National Association of Home Builders CEO Jerry Howard breaks down April’s housing market index, which showed new home starts rose slightly.
The U.S. housing market is slowly stirring back to life after entering a deep freeze in mid-2022, but the worst may not be over for the sector just yet.
Fannie Mae economists predicted in a revised forecast that the housing market recession could regain momentum later this year as tighter credit conditions squeeze buyers, sellers and builders.
Residential fixed investment, which accounts for about 5% of total GDP and measures construction of new housing structures, residential remodeling and production of manufactured homes, already declined in the first two quarters of 2023 and is projected to continue dropping until the beginning of next year.
While the construction of multifamily housing structures has proven "surprisingly resilient in recent months," the Fannie Mae economists are still projecting a "large slowdown in activity" later this year.
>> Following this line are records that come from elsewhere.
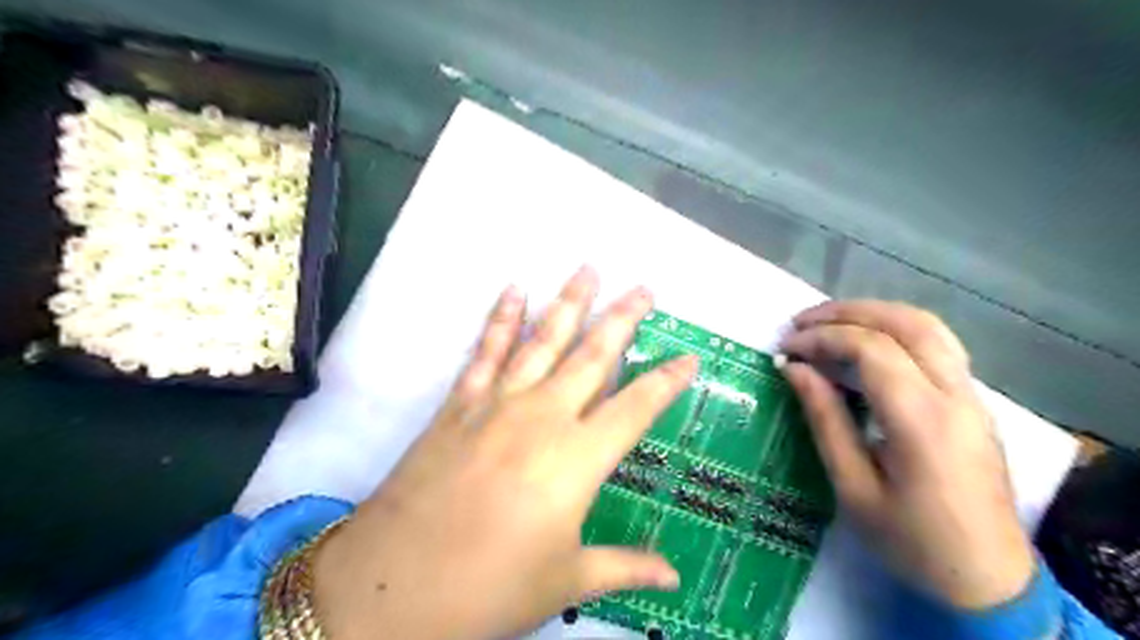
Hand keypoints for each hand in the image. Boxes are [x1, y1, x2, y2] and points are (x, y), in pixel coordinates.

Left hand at [316, 267, 700, 638]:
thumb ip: (623, 568)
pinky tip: (514, 290)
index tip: (690, 357)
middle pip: (593, 356)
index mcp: (578, 459)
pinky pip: (486, 351)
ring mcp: (499, 403)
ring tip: (587, 269)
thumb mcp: (565, 582)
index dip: (668, 381)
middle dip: (622, 319)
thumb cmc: (490, 588)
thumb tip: (671, 578)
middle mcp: (544, 417)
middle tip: (644, 288)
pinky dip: (500, 318)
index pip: (638, 408)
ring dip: (568, 302)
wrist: (392, 583)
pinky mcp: (460, 404)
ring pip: (543, 340)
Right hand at [784, 299, 1034, 608]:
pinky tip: (865, 346)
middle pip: (906, 323)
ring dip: (874, 314)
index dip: (822, 339)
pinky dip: (894, 331)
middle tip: (801, 323)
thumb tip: (794, 369)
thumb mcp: (853, 487)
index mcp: (922, 421)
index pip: (871, 349)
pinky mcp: (974, 403)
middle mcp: (956, 396)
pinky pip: (937, 345)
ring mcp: (972, 396)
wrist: (989, 582)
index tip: (786, 349)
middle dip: (847, 312)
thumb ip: (825, 420)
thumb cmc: (911, 542)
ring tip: (828, 324)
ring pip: (928, 326)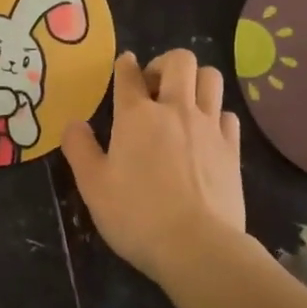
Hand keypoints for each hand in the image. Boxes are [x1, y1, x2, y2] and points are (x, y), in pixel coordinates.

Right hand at [61, 49, 245, 283]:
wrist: (197, 246)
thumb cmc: (136, 215)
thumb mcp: (93, 186)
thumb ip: (79, 149)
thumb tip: (74, 123)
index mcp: (136, 115)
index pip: (128, 74)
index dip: (124, 65)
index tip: (123, 65)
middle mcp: (175, 109)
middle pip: (180, 61)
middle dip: (164, 63)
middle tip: (153, 86)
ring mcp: (209, 126)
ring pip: (211, 78)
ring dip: (195, 81)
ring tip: (183, 101)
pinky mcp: (233, 148)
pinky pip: (228, 114)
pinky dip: (215, 114)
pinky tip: (206, 132)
Rent growth has eased – or outright declined – from the previous year while vacancy rates are also gradually increasing.
The U.S. housing market is slowly stirring back to life after entering a deep freeze in mid-2022, but the worst may not be over for the sector just yet. (Nathan Howard/Bloomberg via Getty Images / Getty Images)
"There is a record number of multifamily units currently under construction, which are scheduled to come online later this year and into 2024," the analysts wrote in the report. "Combined with tightening credit for construction lending, which we expect will soon be realized by a slower new project pipeline, we are expecting a significant slowdown in starts later this year."
And the downturn in the housing market could soon spill over into the broader economy, according to Fannie Mae. The analysis shows the U.S. entering a recession in the second half of 2023, with consecutive GDP declines through the first quarter of 2024.
For months, higher mortgage rates have dampened consumer demand and brought down home prices. As rates have slowly fallen from a peak of 7%, the housing market has shown early signs of stirring back to life.
"A modest recession is the likeliest outcome – and that its timing remains the principal outstanding question – as the Fed is likely to maintain tighter policy for longer if wage-related inflationary pressures do not subside," they wrote.
The interest-rate-sensitive housing market has cooled rapidly in the wake of the Federal Reserve's aggressive interest-rate hike campaign.
Policymakers already lifted the benchmark federal funds rate 10 consecutive times as they try to crush stubborn inflation and cool the economy.
The interest-rate-sensitive housing market has cooled rapidly in the wake of the Federal Reserve’s aggressive interest-rate hike campaign. (Yuvraj Khanna/Bloomberg via Getty Images / Getty Images)
However, the return to lower mortgage rates has not been smooth. In fact, rates moved significantly higher to start the week, according to a separate survey from Mortgage News Daily, with the average rate on the popular 30-year mortgage climbing to 6.69% from 6.59%.
Those rates remain significantly higher than just one year ago, when rates hovered around 5%.
Limited inventory has also bolstered demand and prices this month.
A recent report from Realtor.com showed that the number of available homes on the market in March is down more than 50% from the typical amount before the COVID-19 pandemic began in early 2020.
In fact, Fannie Mae economists said the lack of resale inventory will actually prevent the housing market from sliding into a deep recession – and avoid a national home price crash.
"Even though mortgage rates remain elevated compared to the previous few years, the acute lack of housing supply remains supportive of home prices," Fannie Mae economist Doug Duncan wrote recently. "Of course, the shortage of homes for sale is currently being exacerbated by the so-called ‘lock-in effect,’ which continues to disincentivize huge numbers of households with low mortgage rates from listing their homes."